Im November und Dezember 2017 wurden die Räume in Zentagasse 39 in Wien Margareten renoviert und adaptiert. Dies geschah durch ehrenamtliche Arbeit und ausschließlich durch Spenden. Mit 1. Januar 2018 wird der Betrieb aufgenommen.

2018

Nun gilt es die für 2018 erforderlichen finanziellen Mittel zusammen zu bekommen: Benötigt werden monatlich Euro 300,- für die Miete und Aufrechterhaltung der Infrastruktur. Alle weiteren finanziellen Mittel für die Umsetzung von Projekten/Kampagnen werden projektbezogen kalkuliert und speziell für die entsprechende Umsetzung aufgestellt (Spenden, Förderungen, Sponsoring). D.h. die inhaltliche Arbeit finanziert sich von Projekt zu Projekt. Aber gerade dafür braucht es eine stabile Infrastruktur.

Übrigens…

Als ein Ort des Diskurses, wo auch kontroverse Themen mit gegenseitigem Respekt behandelt werden, ist das ANTIRASSISMUS ZENTRUM WIEN durchaus parteiisch, lässt sich allerdings von keiner politischen Partei vereinnahmen oder instrumentalisieren. Als Plattform ermöglicht es den AktivistInnen genügend Freiraum zur individuellen Gestaltung & Artikulation von Standpunkten, agiert aber dennoch als geschlossene Gruppe und schöpft so neue Kraft.

Wir schaffen das, denn #GemeinsamSindWirMehr!

Budget

  • Gesamtbudget
    € 3.600,-
  • - Eigenmittel
    € 0,-
  • Finanzierungsziel
    € 3.600,-
  • + Abwicklungsgebühr
    € 360,-
  • Zielbudget
    € 3.960,-
  • Finanzierungsschwelle
    € 2.000,-
  • Respekt.net-Teilbetrag A (wird bei erfolgreicher Finanzierung überwiesen)
    € 1.800,-
  • Respekt.net-Teilbetrag B (wird nach Erhalt des Zwischenberichtes überwiesen)
    € 1.440,-
  • Abgabedatum Zwischenbericht
    30.06.2018
  • Respekt.net-Teilbetrag C (wird nach Erhalt des vollständigen Projektabschlussberichtes überwiesen; mind. 10 % des Zielbudgets)
    € 360,-
  • Abgabedatum Abschlussbericht
    14.01.2019
  • Projektrisiken
    Keine, da laufend evaluiert.
  • Budgetplanung
    Die monatlichen Kosten betragen Euro 300,- (Miete, Betriebskosten, Strom, Wasser, Gas)
    D.h. für 12 Monate sind Euro 3.600,- notwendig.

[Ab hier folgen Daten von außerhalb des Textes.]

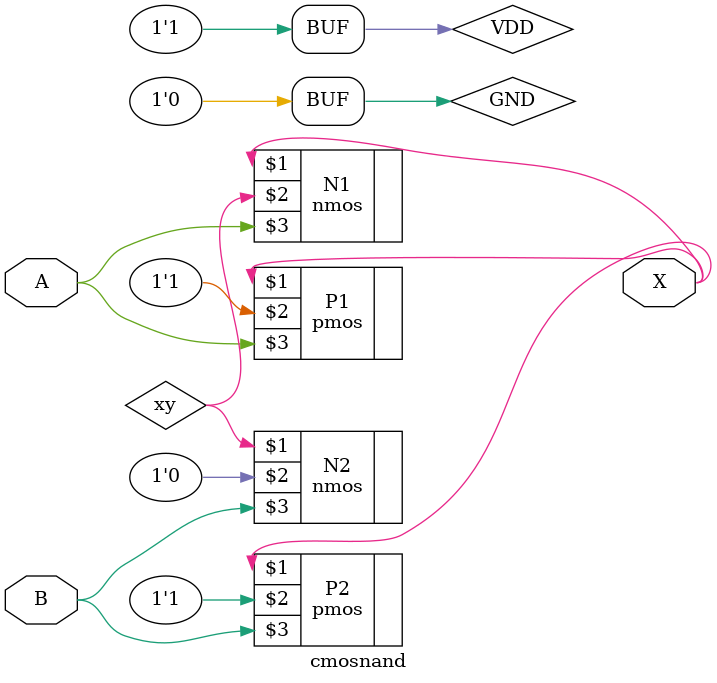
<source format=v>
`timescale 10ps/1ps

 module cmosnand (X, A, B);
    
    input A, B;
    output X;
    supply0 GND;
    supply1 VDD;
    wire xy;

    pmos P1 ( X, VDD, A);
    pmos P2 ( X, VDD, B);

    nmos N1 ( X,xy, A);
    nmos N2 ( xy, GND, B);
  
endmodule
</source>
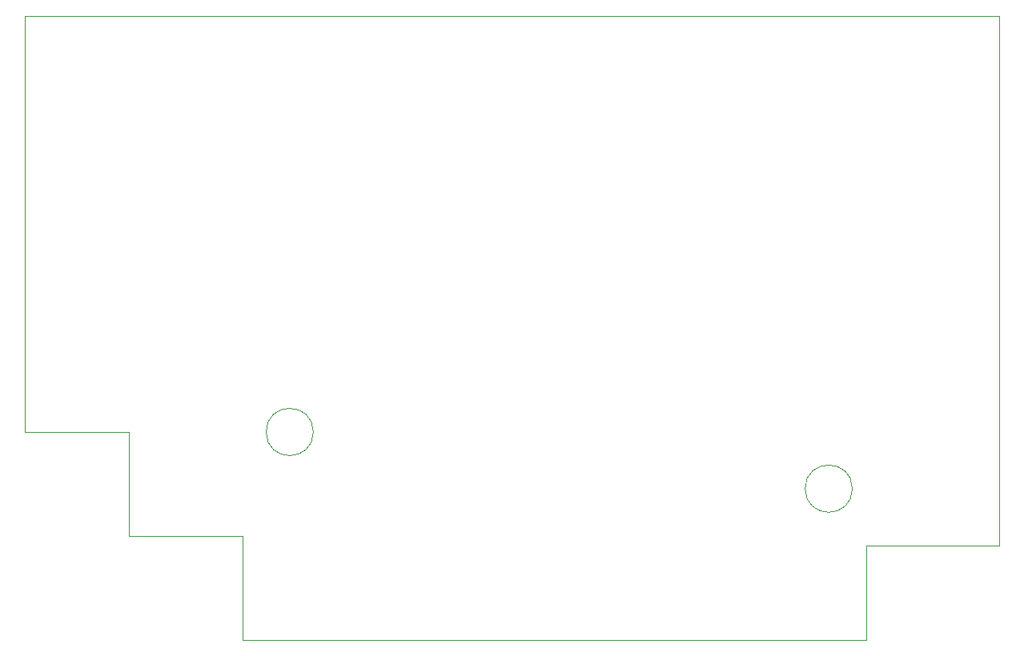
<source format=gbr>
%TF.GenerationSoftware,KiCad,Pcbnew,(6.0.7)*%
%TF.CreationDate,2022-11-17T13:34:52+00:00*%
%TF.ProjectId,msxpi,6d737870-692e-46b6-9963-61645f706362,rev?*%
%TF.SameCoordinates,Original*%
%TF.FileFunction,Profile,NP*%
%FSLAX46Y46*%
G04 Gerber Fmt 4.6, Leading zero omitted, Abs format (unit mm)*
G04 Created by KiCad (PCBNEW (6.0.7)) date 2022-11-17 13:34:52*
%MOMM*%
%LPD*%
G01*
G04 APERTURE LIST*
%TA.AperFunction,Profile*%
%ADD10C,0.120000*%
%TD*%
G04 APERTURE END LIST*
D10*
%TO.C,JP1*%
X98168000Y-115000000D02*
X109168000Y-115000000D01*
X201168000Y-71000000D02*
X201168000Y-127000000D01*
X187168000Y-127000000D02*
X201168000Y-127000000D01*
X98168000Y-115000000D02*
X98168000Y-71000000D01*
X201168000Y-71000000D02*
X98168000Y-71000000D01*
X109168000Y-115000000D02*
X109168000Y-126000000D01*
X187168000Y-127000000D02*
X187168000Y-137000000D01*
X121168000Y-137000000D02*
X187168000Y-137000000D01*
X109168000Y-126000000D02*
X121168000Y-126000000D01*
X121168000Y-137000000D02*
X121168000Y-126000000D01*
X128668000Y-115000000D02*
G75*
G03*
X128668000Y-115000000I-2500000J0D01*
G01*
X185668000Y-121000000D02*
G75*
G03*
X185668000Y-121000000I-2500000J0D01*
G01*
%TD*%
M02*

</source>
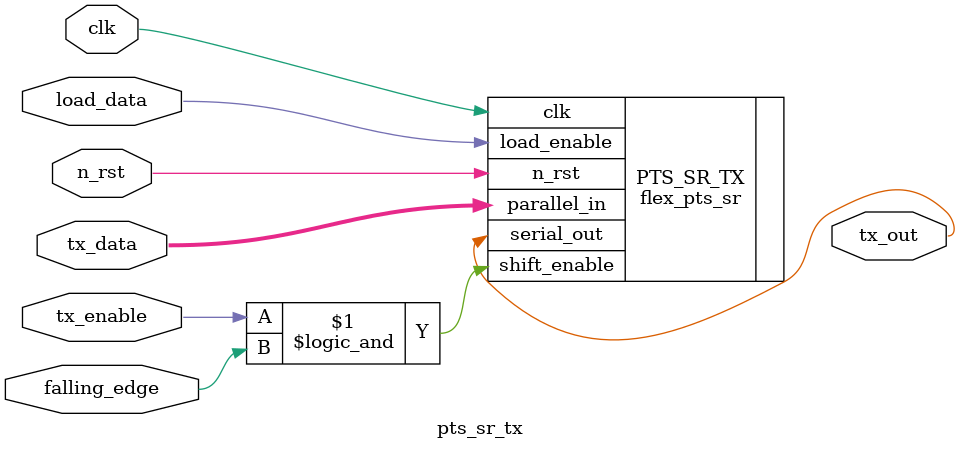
<source format=sv>

module pts_sr_tx
(
	input wire clk,
	input wire n_rst,
	input wire falling_edge,
	input wire tx_enable,
	input wire load_data,
	input wire [7:0] tx_data,
	output reg tx_out
);

	flex_pts_sr #(8,1) PTS_SR_TX
	(
		.clk(clk),
		.n_rst(n_rst),
		.shift_enable(tx_enable && falling_edge),
		.load_enable(load_data),
		.parallel_in(tx_data),
		.serial_out(tx_out)
	);
endmodule 

</source>
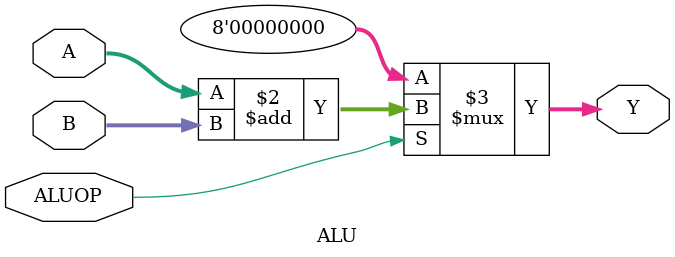
<source format=v>
`timescale 1ns / 1ps
module ALU(
    input [7:0] A,
    input [7:0] B,
    input ALUOP,
    output [7:0] Y
    );
	 
	assign Y = (ALUOP == 1) ? A + B : 8'b00000000;

endmodule

</source>
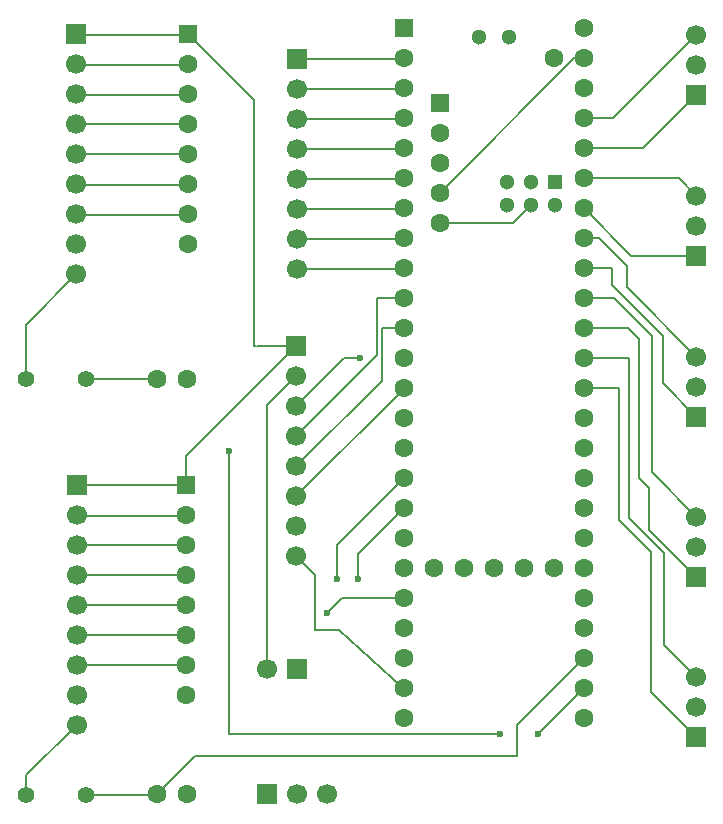
<source format=gtl>
G04 #@! TF.GenerationSoftware,KiCad,Pcbnew,9.0.4*
G04 #@! TF.CreationDate,2025-09-25T22:40:15-06:00*
G04 #@! TF.ProjectId,Teensy_Controler,5465656e-7379-45f4-936f-6e74726f6c65,rev?*
G04 #@! TF.SameCoordinates,Original*
G04 #@! TF.FileFunction,Copper,L1,Top*
G04 #@! TF.FilePolarity,Positive*
%FSLAX46Y46*%
G04 Gerber Fmt 4.6, Leading zero omitted, Abs format (unit mm)*
G04 Created by KiCad (PCBNEW 9.0.4) date 2025-09-25 22:40:15*
%MOMM*%
%LPD*%
G01*
G04 APERTURE LIST*
G04 #@! TA.AperFunction,Conductor*
%ADD10C,0.200000*%
G04 #@! TD*
G04 #@! TA.AperFunction,ComponentPad*
%ADD11R,1.700000X1.700000*%
G04 #@! TD*
G04 #@! TA.AperFunction,ComponentPad*
%ADD12C,1.700000*%
G04 #@! TD*
G04 #@! TA.AperFunction,ComponentPad*
%ADD13C,1.600000*%
G04 #@! TD*
G04 #@! TA.AperFunction,ComponentPad*
%ADD14C,1.400000*%
G04 #@! TD*
G04 #@! TA.AperFunction,ComponentPad*
%ADD15R,1.600000X1.600000*%
G04 #@! TD*
G04 #@! TA.AperFunction,ComponentPad*
%ADD16R,1.300000X1.300000*%
G04 #@! TD*
G04 #@! TA.AperFunction,ComponentPad*
%ADD17C,1.300000*%
G04 #@! TD*
G04 #@! TA.AperFunction,ViaPad*
%ADD18C,0.600000*%
G04 #@! TD*
G04 APERTURE END LIST*
D10*
X126072882Y-79984600D02*
X135191517Y-79984600D01*
X107340400Y-108458000D02*
X116636800Y-108458000D01*
X107315000Y-116078000D02*
X116636800Y-116078000D01*
X107264200Y-72821800D02*
X116738400Y-72821800D01*
X125958600Y-64719200D02*
X135051800Y-64719200D01*
X125958600Y-82499200D02*
X135001000Y-82499200D01*
X107264200Y-75412600D02*
X116865400Y-75412600D01*
X129565400Y-113055400D02*
X134950200Y-118008400D01*
X125958600Y-72339200D02*
X135001000Y-72339200D01*
X107315000Y-113512600D02*
X116611400Y-113512600D01*
X107315000Y-110972600D02*
X116586000Y-110972600D01*
X125958600Y-67259200D02*
X134899400Y-67259200D01*
X107314983Y-100838000D02*
X116611417Y-100838000D01*
X125907800Y-74930000D02*
X135102600Y-74930000D01*
X122326400Y-68224400D02*
X122326400Y-89027000D01*
X107315000Y-105918000D02*
X116484400Y-105918000D01*
X107264200Y-77927200D02*
X116738400Y-77927200D01*
X125983929Y-69799200D02*
X135026471Y-69799200D01*
X107416600Y-70281800D02*
X116586000Y-70281800D01*
X107289600Y-103403400D02*
X116611400Y-103403400D01*
X107314724Y-67792600D02*
X116662476Y-67792600D01*
X107264200Y-62687200D02*
X116763800Y-62687200D01*
X108026200Y-91846400D02*
X114223800Y-91846400D01*
X108153200Y-127025400D02*
X114325400Y-127025400D01*
X125933200Y-77444600D02*
X135102600Y-77444600D01*
X107313890Y-65227200D02*
X116612510Y-65227200D01*
D11*
X123418600Y-127000000D03*
D12*
X125958600Y-127000000D03*
X128498600Y-127000000D03*
D13*
X116636800Y-91846400D03*
X114136800Y-91846400D03*
D11*
X126009400Y-116357400D03*
D12*
X123469400Y-116357400D03*
D11*
X159766000Y-122174000D03*
D12*
X159766000Y-119634000D03*
X159766000Y-117094000D03*
D14*
X103047800Y-127025400D03*
X108127800Y-127025400D03*
D11*
X125933200Y-89027000D03*
D12*
X125933200Y-91567000D03*
X125933200Y-94107000D03*
X125933200Y-96647000D03*
X125933200Y-99187000D03*
X125933200Y-101727000D03*
X125933200Y-104267000D03*
X125933200Y-106807000D03*
D11*
X159791400Y-67767200D03*
D12*
X159791400Y-65227200D03*
X159791400Y-62687200D03*
D11*
X107315000Y-100812600D03*
D12*
X107315000Y-103352600D03*
X107315000Y-105892600D03*
X107315000Y-108432600D03*
X107315000Y-110972600D03*
X107315000Y-113512600D03*
X107315000Y-116052600D03*
X107315000Y-118592600D03*
X107315000Y-121132600D03*
D11*
X159791400Y-95021400D03*
D12*
X159791400Y-92481400D03*
X159791400Y-89941400D03*
D13*
X116636800Y-126949200D03*
X114136800Y-126949200D03*
D11*
X159791400Y-81407000D03*
D12*
X159791400Y-78867000D03*
X159791400Y-76327000D03*
D14*
X102997000Y-91871800D03*
X108077000Y-91871800D03*
D11*
X125958600Y-64719200D03*
D12*
X125958600Y-67259200D03*
X125958600Y-69799200D03*
X125958600Y-72339200D03*
X125958600Y-74879200D03*
X125958600Y-77419200D03*
X125958600Y-79959200D03*
X125958600Y-82499200D03*
D15*
X116763800Y-62661800D03*
D13*
X116763800Y-65201800D03*
X116763800Y-67741800D03*
X116763800Y-70281800D03*
X116763800Y-72821800D03*
X116763800Y-75361800D03*
X116763800Y-77901800D03*
X116763800Y-80441800D03*
D15*
X116611400Y-100838000D03*
D13*
X116611400Y-103378000D03*
X116611400Y-105918000D03*
X116611400Y-108458000D03*
X116611400Y-110998000D03*
X116611400Y-113538000D03*
X116611400Y-116078000D03*
X116611400Y-118618000D03*
D11*
X107264200Y-62661800D03*
D12*
X107264200Y-65201800D03*
X107264200Y-67741800D03*
X107264200Y-70281800D03*
X107264200Y-72821800D03*
X107264200Y-75361800D03*
X107264200Y-77901800D03*
X107264200Y-80441800D03*
X107264200Y-82981800D03*
D15*
X135001000Y-62153800D03*
D13*
X135001000Y-64693800D03*
X135001000Y-67233800D03*
X135001000Y-69773800D03*
X135001000Y-72313800D03*
X135001000Y-74853800D03*
X135001000Y-77393800D03*
X135001000Y-79933800D03*
X135001000Y-82473800D03*
X135001000Y-85013800D03*
X135001000Y-87553800D03*
X135001000Y-90093800D03*
X135001000Y-92633800D03*
X135001000Y-95173800D03*
X135001000Y-97713800D03*
X135001000Y-100253800D03*
X135001000Y-102793800D03*
X135001000Y-105333800D03*
X135001000Y-107873800D03*
X135001000Y-110413800D03*
X135001000Y-112953800D03*
X135001000Y-115493800D03*
X135001000Y-118033800D03*
X135001000Y-120573800D03*
X150241000Y-120573800D03*
X150241000Y-118033800D03*
X150241000Y-115493800D03*
X150241000Y-112953800D03*
X150241000Y-110413800D03*
X150241000Y-107873800D03*
X150241000Y-105333800D03*
X150241000Y-102793800D03*
X150241000Y-100253800D03*
X150241000Y-97713800D03*
X150241000Y-95173800D03*
X150241000Y-92633800D03*
X150241000Y-90093800D03*
X150241000Y-87553800D03*
X150241000Y-85013800D03*
X150241000Y-82473800D03*
X150241000Y-79933800D03*
X150241000Y-77393800D03*
X150241000Y-74853800D03*
X150241000Y-72313800D03*
X150241000Y-69773800D03*
X150241000Y-67233800D03*
X150241000Y-64693800D03*
X150241000Y-62153800D03*
X147701000Y-64693800D03*
X137541000Y-107873800D03*
X140081000Y-107873800D03*
X142621000Y-107873800D03*
X145161000Y-107873800D03*
X147701000Y-107873800D03*
D15*
X138051800Y-68453000D03*
D13*
X138051800Y-70993000D03*
X138051800Y-73533000D03*
X138051800Y-76073000D03*
X138051800Y-78613000D03*
D16*
X147802600Y-75123800D03*
D17*
X145802600Y-75123800D03*
X143802600Y-75123800D03*
X143802600Y-77123800D03*
X145802600Y-77123800D03*
X147802600Y-77123800D03*
X143891000Y-62883800D03*
X141351000Y-62883800D03*
D11*
X159766000Y-108585000D03*
D12*
X159766000Y-106045000D03*
X159766000Y-103505000D03*
D18*
X146392900Y-121881900D03*
X120218200Y-97927800D03*
X143129000Y-121920000D03*
X131165600Y-108737400D03*
X129336800Y-108788200D03*
X131292600Y-90093800D03*
X128549400Y-111683800D03*
D10*
X120218200Y-97927800D02*
X120218200Y-121920000D01*
X120218200Y-121920000D02*
X143129000Y-121920000D01*
X146392900Y-121881900D02*
X150241000Y-118033800D01*
X125933200Y-91567000D02*
X123469400Y-94030800D01*
X149431000Y-64693800D02*
X150241000Y-64693800D01*
X138051800Y-78613000D02*
X144313400Y-78613000D01*
X144313400Y-78613000D02*
X145802600Y-77123800D01*
X138051800Y-76073000D02*
X149431000Y-64693800D01*
X123469400Y-94030800D02*
X123469400Y-116357400D01*
X117337200Y-123748800D02*
X144576800Y-123748800D01*
X144576800Y-123748800D02*
X144576800Y-121158000D01*
X114136800Y-126949200D02*
X117337200Y-123748800D01*
X144576800Y-121158000D02*
X150241000Y-115493800D01*
X135001000Y-102793800D02*
X131165600Y-106629200D01*
X131165600Y-106629200D02*
X131165600Y-108737400D01*
X129336800Y-105918000D02*
X129336800Y-108788200D01*
X135001000Y-100253800D02*
X129336800Y-105918000D01*
X116763800Y-62661800D02*
X122326400Y-68224400D01*
X116611400Y-98348800D02*
X116611400Y-100838000D01*
X122364500Y-89027000D02*
X122542300Y-89027000D01*
X125933200Y-89027000D02*
X116611400Y-98348800D01*
X122605800Y-89027000D02*
X125933200Y-89027000D01*
X103047800Y-127025400D02*
X103047800Y-125399800D01*
X103047800Y-125399800D02*
X107315000Y-121132600D01*
X125933200Y-99187000D02*
X133146800Y-91973400D01*
X133146800Y-91973400D02*
X133146800Y-87553800D01*
X133146800Y-87553800D02*
X135001000Y-87553800D01*
X135001000Y-92659200D02*
X135001000Y-92633800D01*
X125933200Y-101727000D02*
X135001000Y-92659200D01*
X125933200Y-94107000D02*
X129946400Y-90093800D01*
X129946400Y-90093800D02*
X131292600Y-90093800D01*
X125933200Y-96647000D02*
X132745800Y-89834400D01*
X132791200Y-85013800D02*
X135001000Y-85013800D01*
X132745800Y-85070000D02*
X132740400Y-85064600D01*
X132745800Y-89834400D02*
X132745800Y-85070000D01*
X132740400Y-85064600D02*
X132791200Y-85013800D01*
X127533400Y-113055400D02*
X129565400Y-113055400D01*
X127533400Y-108407200D02*
X127533400Y-113055400D01*
X125933200Y-106807000D02*
X127533400Y-108407200D01*
X155956000Y-106502200D02*
X153238200Y-103784400D01*
X153238200Y-103784400D02*
X153238200Y-92633800D01*
X153238200Y-92633800D02*
X150241000Y-92633800D01*
X159766000Y-122174000D02*
X155956000Y-118364000D01*
X155956000Y-118364000D02*
X155956000Y-106502200D01*
X159766000Y-117094000D02*
X157022800Y-114350800D01*
X157022800Y-114350800D02*
X157022800Y-106527600D01*
X154101800Y-90093800D02*
X150241000Y-90093800D01*
X154101800Y-103606600D02*
X154101800Y-90093800D01*
X157022800Y-106527600D02*
X154101800Y-103606600D01*
X155803600Y-101066600D02*
X154914600Y-100177600D01*
X154914600Y-88442800D02*
X154025600Y-87553800D01*
X154914600Y-100177600D02*
X154914600Y-88442800D01*
X153974800Y-87553800D02*
X150241000Y-87553800D01*
X155803600Y-104622600D02*
X155803600Y-101066600D01*
X159766000Y-108585000D02*
X155803600Y-104622600D01*
X152831800Y-85013800D02*
X150241000Y-85013800D01*
X156006800Y-88188800D02*
X152831800Y-85013800D01*
X156006800Y-99745800D02*
X156006800Y-88188800D01*
X159766000Y-103505000D02*
X156006800Y-99745800D01*
X152654000Y-83845400D02*
X152654000Y-82473800D01*
X156972000Y-92202000D02*
X156972000Y-88163400D01*
X152654000Y-82473800D02*
X150241000Y-82473800D01*
X156972000Y-88163400D02*
X152654000Y-83845400D01*
X159791400Y-95021400D02*
X156972000Y-92202000D01*
X151561800Y-79933800D02*
X150241000Y-79933800D01*
X159791400Y-89941400D02*
X153924000Y-84074000D01*
X153924000Y-84074000D02*
X153924000Y-82296000D01*
X153924000Y-82296000D02*
X151561800Y-79933800D01*
X158318200Y-74853800D02*
X150241000Y-74853800D01*
X159791400Y-76327000D02*
X158318200Y-74853800D01*
X154254200Y-81407000D02*
X150241000Y-77393800D01*
X159791400Y-81407000D02*
X154254200Y-81407000D01*
X155244800Y-72313800D02*
X150241000Y-72313800D01*
X159791400Y-67767200D02*
X155244800Y-72313800D01*
X159791400Y-62687200D02*
X152704800Y-69773800D01*
X152704800Y-69773800D02*
X150241000Y-69773800D01*
X102997000Y-87249000D02*
X102997000Y-91871800D01*
X107264200Y-82981800D02*
X102997000Y-87249000D01*
X128549400Y-111683800D02*
X129819400Y-110413800D01*
X129819400Y-110413800D02*
X135001000Y-110413800D01*
M02*

</source>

    Die Mittel von Respekt.net werden aussschließlich zur Aufrechterhaltung der Infrstrauktur genutzt.

Dateien

News

DAS BÜNDNIS für...

hat am 13.12.2017 geschrieben

1 von 12 geschafft! - DANKE!

Den Januar haben wir nun mit eurer Unterstützung geschafft. Danke! Wir schaffen auch die restlichen 11 Monate, denn #GemeinsamSindWirMehr!